━━━━━ Data provided ━━━━━
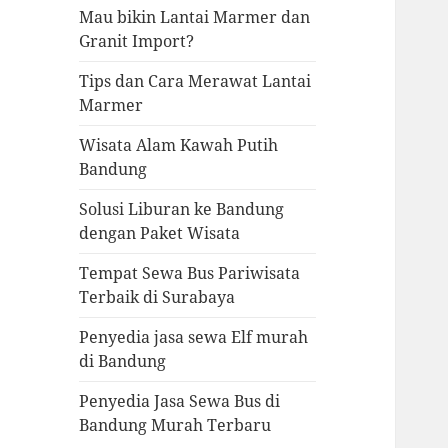
Mau bikin Lantai Marmer dan
Granit Import?
Tips dan Cara Merawat Lantai
Marmer
Wisata Alam Kawah Putih
Bandung
Solusi Liburan ke Bandung
dengan Paket Wisata
Tempat Sewa Bus Pariwisata
Terbaik di Surabaya
Penyedia jasa sewa Elf murah
di Bandung
Penyedia Jasa Sewa Bus di
Bandung Murah Terbaru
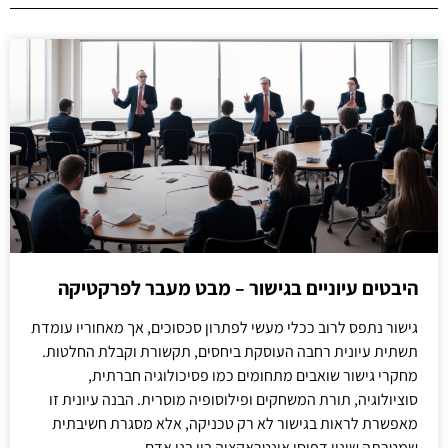
היבטים עיוניים בגישור – מבט מעבר לפרקטיקה
גישור נתפס לרוב ככלי מעשי לפתרון סכסוכים, אך מאחוריו עומדת
תשתית עיונית רחבה העוסקת ביחסים, תקשורת וקבלת החלטות.
מחקרי גישור שואבים מתחומים כמו פסיכולוגיה חברתית,
סוציולוגיה, תורת המשחקים ופילוסופיה מוסרית. הבנה עיונית זו
מאפשרת לראות בגישור לא רק טכניקה, אלא מסגרת חשיבתית
שמטרתה שינוי דפוסי אינטראקציה בין בני אדם.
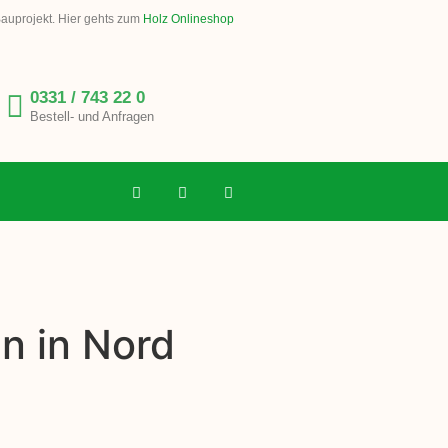
Bauprojekt. Hier gehts zum
Holz Onlineshop
0331 / 743 22 0
Bestell- und Anfragen
n in Nord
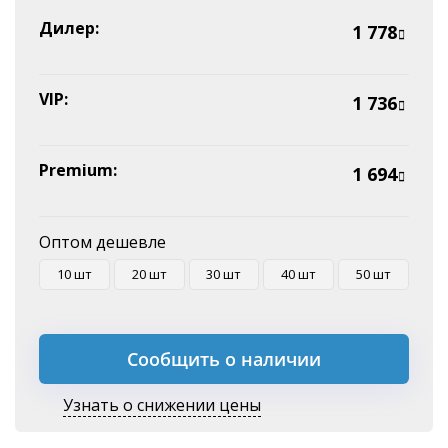
Эквайринг
Дилер:
1 778
Оплата на P/C
VIP:
1 736
Premium:
1 694
Оптом дешевле
10 шт
20 шт
30 шт
40 шт
50 шт
Сообщить о наличии
Узнать о снижении цены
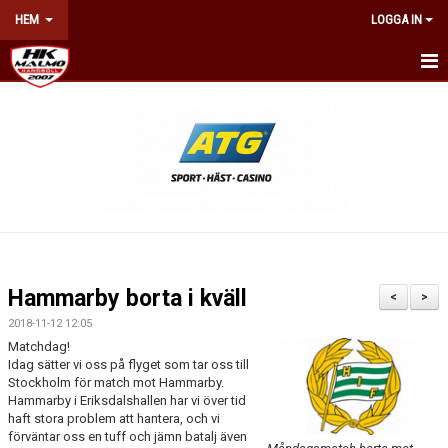
HEM
LOGGA IN
HEM
NYHETER
OM KLUBBEN
KONTAKT
BILJETTER & ÅRSKORT
Hammarby borta i kväll
<
>
KALENDER
2018-11-12 12:05
Matchdag!
Idag sätter vi oss på flyget som tar oss till
NÄTVERKET
Stockholm för match mot Hammarby.
Hammarby i Eriksdalshallen har vi över tid
WEBSHOP
haft stora problem att hantera, och vi
förväntar oss en tuff och jämn batalj även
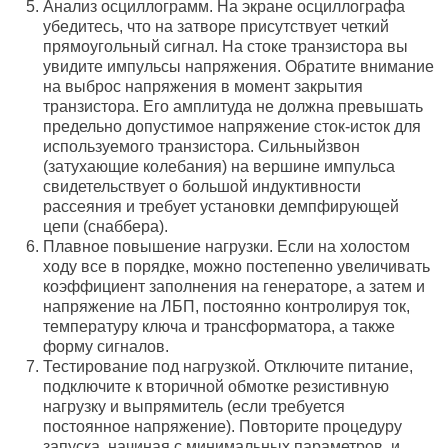
Анализ осциллограмм. На экране осциллографа
убедитесь, что на затворе присутствует четкий
прямоугольный сигнал. На стоке транзистора вы
увидите импульсы напряжения. Обратите внимание
на выброс напряжения в момент закрытия
транзистора. Его амплитуда не должна превышать
предельно допустимое напряжение сток-исток для
используемого транзистора. Сильныйзвон
(затухающие колебания) на вершине импульса
свидетельствует о большой индуктивности
рассеяния и требует установки демпфирующей
цепи (снаббера).
Плавное повышение нагрузки. Если на холостом
ходу все в порядке, можно постепенно увеличивать
коэффициент заполнения на генераторе, а затем и
напряжение на ЛБП, постоянно контролируя ток,
температуру ключа и трансформатора, а также
форму сигналов.
Тестирование под нагрузкой. Отключите питание,
подключите к вторичной обмотке резистивную
нагрузку и выпрямитель (если требуется
постоянное напряжение). Повторите процедуру
запуска, начиная с минимальных параметров, и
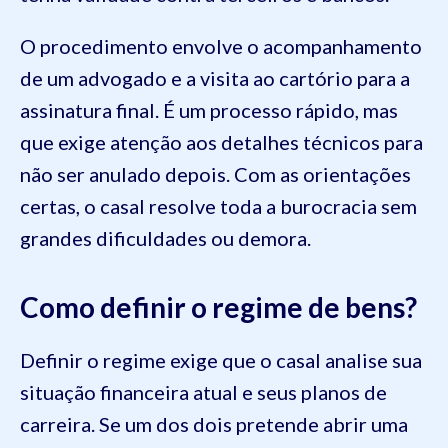
O procedimento envolve o acompanhamento
de um advogado e a visita ao cartório para a
assinatura final. É um processo rápido, mas
que exige atenção aos detalhes técnicos para
não ser anulado depois. Com as orientações
certas, o casal resolve toda a burocracia sem
grandes dificuldades ou demora.
Como definir o regime de bens?
Definir o regime exige que o casal analise sua
situação financeira atual e seus planos de
carreira. Se um dos dois pretende abrir uma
━━━━━
→ **Activity**
Convert every line of text in the records above into a JSON list of strings, one string per line, with blank lines omitted. Leave the pictures out of the answer.

→ **Exercise answer**
[
  "Mau bikin Lantai Marmer dan",
  "Granit Import?",
  "Tips dan Cara Merawat Lantai",
  "Marmer",
  "Wisata Alam Kawah Putih",
  "Bandung",
  "Solusi Liburan ke Bandung",
  "dengan Paket Wisata",
  "Tempat Sewa Bus Pariwisata",
  "Terbaik di Surabaya",
  "Penyedia jasa sewa Elf murah",
  "di Bandung",
  "Penyedia Jasa Sewa Bus di",
  "Bandung Murah Terbaru",
  "היבטים עיוניים בגישור – מבט מעבר לפרקטיקה",
  "גישור נתפס לרוב ככלי מעשי לפתרון סכסוכים, אך מאחוריו עומדת",
  "תשתית עיונית רחבה העוסקת ביחסים, תקשורת וקבלת החלטות.",
  "מחקרי גישור שואבים מתחומים כמו פסיכולוגיה חברתית,",
  "סוציולוגיה, תורת המשחקים ופילוסופיה מוסרית. הבנה עיונית זו",
  "מאפשרת לראות בגישור לא רק טכניקה, אלא מסגרת חשיבתית",
  "שמטרתה שינוי דפוסי אינטראקציה בין בני אדם.",
  "Bauprojekt. Hier gehts zum",
  "Holz Onlineshop",
  "0331 / 743 22 0",
  "Bestell- und Anfragen",
  "n in Nord",
  "Эквайринг",
  "Дилер:",
  "1 778",
  "Оплата на P/C",
  "VIP:",
  "1 736",
  "Premium:",
  "1 694",
  "Оптом дешевле",
  "10 шт",
  "20 шт",
  "30 шт",
  "40 шт",
  "50 шт",
  "Сообщить о наличии",
  "Узнать о снижении цены",
  "HEM",
  "LOGGA IN",
  "HEM",
  "NYHETER",
  "OM KLUBBEN",
  "KONTAKT",
  "BILJETTER & ÅRSKORT",
  "Hammarby borta i kväll",
  "<",
  ">",
  "KALENDER",
  "2018-11-12 12:05",
  "Matchdag!",
  "Idag sätter vi oss på flyget som tar oss till",
  "NÄTVERKET",
  "Stockholm för match mot Hammarby.",
  "Hammarby i Eriksdalshallen har vi över tid",
  "WEBSHOP",
  "haft stora problem att hantera, och vi",
  "förväntar oss en tuff och jämn batalj även",
  "Анализ осциллограмм. На экране осциллографа",
  "убедитесь, что на затворе присутствует четкий",
  "прямоугольный сигнал. На стоке транзистора вы",
  "увидите импульсы напряжения. Обратите внимание",
  "на выброс напряжения в момент закрытия",
  "транзистора. Его амплитуда не должна превышать",
  "предельно допустимое напряжение сток-исток для",
  "используемого транзистора. Сильныйзвон",
  "(затухающие колебания) на вершине импульса",
  "свидетельствует о большой индуктивности",
  "рассеяния и требует установки демпфирующей",
  "цепи (снаббера).",
  "Плавное повышение нагрузки. Если на холостом",
  "ходу все в порядке, можно постепенно увеличивать",
  "коэффициент заполнения на генераторе, а затем и",
  "напряжение на ЛБП, постоянно контролируя ток,",
  "температуру ключа и трансформатора, а также",
  "форму сигналов.",
  "Тестирование под нагрузкой. Отключите питание,",
  "подключите к вторичной обмотке резистивную",
  "нагрузку и выпрямитель (если требуется",
  "постоянное напряжение). Повторите процедуру",
  "запуска, начиная с минимальных параметров, и",
  "O procedimento envolve o acompanhamento",
  "de um advogado e a visita ao cartório para a",
  "assinatura final. É um processo rápido, mas",
  "que exige atenção aos detalhes técnicos para",
  "não ser anulado depois. Com as orientações",
  "certas, o casal resolve toda a burocracia sem",
  "grandes dificuldades ou demora.",
  "Como definir o regime de bens?",
  "Definir o regime exige que o casal analise sua",
  "situação financeira atual e seus planos de",
  "carreira. Se um dos dois pretende abrir uma"
]